WORK TASK | Copy every record exactly, leaving the pictures out.

Extracted page text data
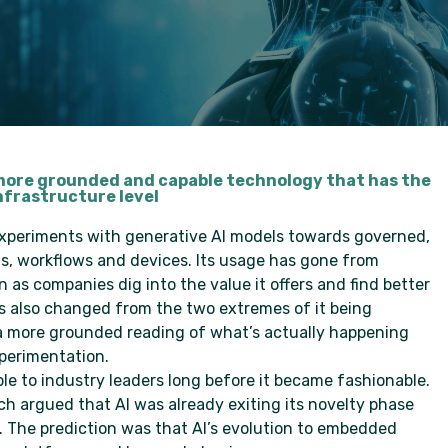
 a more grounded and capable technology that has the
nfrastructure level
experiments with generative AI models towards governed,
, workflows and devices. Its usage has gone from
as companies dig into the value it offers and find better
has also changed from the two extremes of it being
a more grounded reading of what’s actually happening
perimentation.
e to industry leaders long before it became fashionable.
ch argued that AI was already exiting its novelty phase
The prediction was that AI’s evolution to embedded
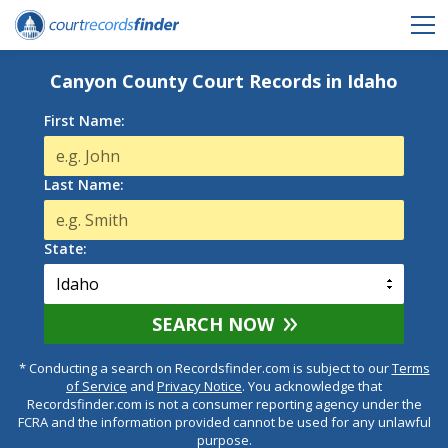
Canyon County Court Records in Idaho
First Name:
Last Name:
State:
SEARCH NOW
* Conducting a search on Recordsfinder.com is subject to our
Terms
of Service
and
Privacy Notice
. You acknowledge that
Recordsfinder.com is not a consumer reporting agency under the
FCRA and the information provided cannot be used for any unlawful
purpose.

FINAL ANSWER |
 a more grounded and capable technology that has the
nfrastructure level
experiments with generative AI models towards governed,
, workflows and devices. Its usage has gone from
as companies dig into the value it offers and find better
has also changed from the two extremes of it being
a more grounded reading of what’s actually happening
perimentation.
e to industry leaders long before it became fashionable.
ch argued that AI was already exiting its novelty phase
The prediction was that AI’s evolution to embedded
Canyon County Court Records in Idaho
First Name:
Last Name:
State:
SEARCH NOW
* Conducting a search on Recordsfinder.com is subject to our
Terms
of Service
and
Privacy Notice
. You acknowledge that
Recordsfinder.com is not a consumer reporting agency under the
FCRA and the information provided cannot be used for any unlawful
purpose.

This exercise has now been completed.